WNYQ (Q101.7) is a Classic Hits/Classic Rock radio station licensed to Hudson Falls, New York and serving the Glens Falls/Lake George area as well as Saratoga County. The station is owned by Pamal Broadcasting and broadcasts on 101.7 MHz at 4.6 kW ERP from a tower just north of Glens Falls on Route 149.

For most of its existence, the 101.7 frequency held some form of the WENU calls (standing for an early slogan, "WE 'N U (You)"). WENU signed on in late 1983 with an adult contemporary format it would hold for much of the next decade and a half. This format would be transplanted to the original WNYQ (today's WBZZ, later WQSH in the Albany market) in November 1996 when that station's more powerful signal signed on. WENU would then be left with Westwood One's Adult Standards format.

When WENU owner Bradmark Communications sold their stations to Vox Media in 2000, WENU's format was one of the few not to be altered within the ensuing months, however the station would gain a simulcast on AM when sister station WBZA in South Glens Falls flipped to a WENU simulcast and to the WENU calls with the 101.7 frequency taking the suffixed WENU-FM calls as a result.

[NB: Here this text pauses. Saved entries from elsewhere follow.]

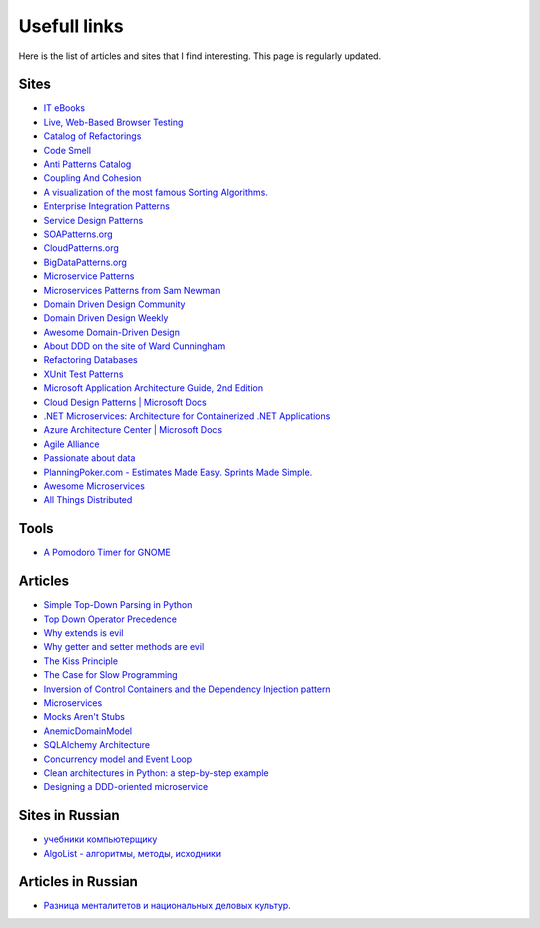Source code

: 
Usefull links
=============

.. post:: Aug 29, 2016
   :language: en
   :tags:
   :category:
   :author: Ivan Zakrevsky


Here is the list of articles and sites that I find interesting. This page is regularly updated.


Sites
-----

- `IT eBooks <http://www.it-ebooks.org/>`__
- `Live, Web-Based Browser Testing <https://www.browserstack.com/>`__
- `Catalog of Refactorings <http://www.refactoring.com/catalog/>`__
- `Code Smell <http://c2.com/cgi/wiki?CodeSmell>`__
- `Anti Patterns Catalog <http://c2.com/cgi/wiki?AntiPatternsCatalog>`__
- `Coupling And Cohesion <http://wiki.c2.com/?CouplingAndCohesion>`__
- `A visualization of the most famous Sorting Algorithms. <http://sorting.at/>`__
- `Enterprise Integration Patterns <http://www.enterpriseintegrationpatterns.com/>`__
- `Service Design Patterns <http://servicedesignpatterns.com>`__
- `SOAPatterns.org <http://soapatterns.org/>`__
- `CloudPatterns.org <http://www.cloudpatterns.org/>`__
- `BigDataPatterns.org <http://www.bigdatapatterns.org/>`__
- `Microservice Patterns <https://www.manning.com/books/microservice-patterns>`__
- `Microservices Patterns from Sam Newman <https://samnewman.io/patterns/>`__
- `Domain Driven Design Community <http://dddcommunity.org/>`__
- `Domain Driven Design Weekly <http://dddweekly.com/>`__
- `Awesome Domain-Driven Design <https://github.com/heynickc/awesome-ddd>`__
- `About DDD on the site of Ward Cunningham <http://ddd.fed.wiki.org/>`__
- `Refactoring Databases <http://www.databaserefactoring.com/>`__
- `XUnit Test Patterns <http://xunitpatterns.com/>`__
- `Microsoft Application Architecture Guide, 2nd Edition <https://msdn.microsoft.com/en-us/library/ff650706.aspx>`__
- `Cloud Design Patterns | Microsoft Docs <https://docs.microsoft.com/en-us/azure/architecture/patterns/>`__
- `.NET Microservices: Architecture for Containerized .NET Applications <https://docs.microsoft.com/en-us/dotnet/standard/microservices-architecture/index>`__
- `Azure Architecture Center | Microsoft Docs <https://docs.microsoft.com/en-us/azure/>`__
- `Agile Alliance <https://www.agilealliance.org/>`__
- `Passionate about data <https://www.sadalage.com/>`__
- `PlanningPoker.com - Estimates Made Easy. Sprints Made Simple. <https://www.planningpoker.com/>`__
- `Awesome Microservices <https://github.com/mfornos/awesome-microservices>`__
- `All Things Distributed <https://www.allthingsdistributed.com/2008/12/eventually_consistent.html>`__


Tools
-----

- `A Pomodoro Timer for GNOME <http://gnomepomodoro.org/>`__


Articles
--------

- `Simple Top-Down Parsing in Python <http://effbot.org/zone/simple-top-down-parsing.htm>`__
- `Top Down Operator Precedence <http://javascript.crockford.com/tdop/tdop.html>`__
- `Why extends is evil <http://www.javaworld.com/article/2073649/core-java/why-extends-is-evil.html>`__
- `Why getter and setter methods are evil <http://www.javaworld.com/article/2073723/core-java/why-getter-and-setter-methods-are-evil.html>`__
- `The Kiss Principle <https://people.apache.org/~fhanik/kiss.html>`__
- `The Case for Slow Programming <https://ventrellathing.wordpress.com/2013/06/18/the-case-for-slow-programming/>`__
- `Inversion of Control Containers and the Dependency Injection pattern <http://martinfowler.com/articles/injection.html>`__
- `Microservices <http://martinfowler.com/articles/microservices.html>`__
- `Mocks Aren't Stubs <http://martinfowler.com/articles/mocksArentStubs.html>`__
- `AnemicDomainModel <http://www.martinfowler.com/bliki/AnemicDomainModel.html>`__
- `SQLAlchemy Architecture <http://aosabook.org/en/sqlalchemy.html>`__
- `Concurrency model and Event Loop <https://developer.mozilla.org/en-US/docs/Web/JavaScript/EventLoop>`__
- `Clean architectures in Python: a step-by-step example <http://blog.thedigitalcatonline.com/blog/2016/11/14/clean-architectures-in-python-a-step-by-step-example/>`__
- `Designing a DDD-oriented microservice <https://docs.microsoft.com/en-us/dotnet/standard/microservices-architecture/microservice-ddd-cqrs-patterns/ddd-oriented-microservice>`__



Sites in Russian
----------------

- `учебники компьютерщику <http://bookwebmaster.narod.ru/>`__
- `AlgoList - алгоритмы, методы, исходники <http://algolist.manual.ru/>`__


Articles in Russian
-------------------

- `Разница менталитетов и национальных деловых культур. <http://bulochnikov.livejournal.com/2326301.html>`__

.. update:: 14 Aug, 2017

This arrangement would last until the end of 2004 when WENU-FM returned to its prior adult contemporary format with the standards format remaining on the AM station.

In early September 2006 (during Labor Day weekend), WENU-FM would abandon its AC format once again to revive the Classic Hits formerly heard on WNYQ before that station went dark in preparation of its move into the Albany market. The station, once again fed mainly by a Westwood One format (this time the Classic Hits format), would take the WQYQ calls as a temporary move in preparation for when the WNYQ calls would be freed. When WNYQ changed its calls to WBZZ, WQYQ took the WNYQ calls.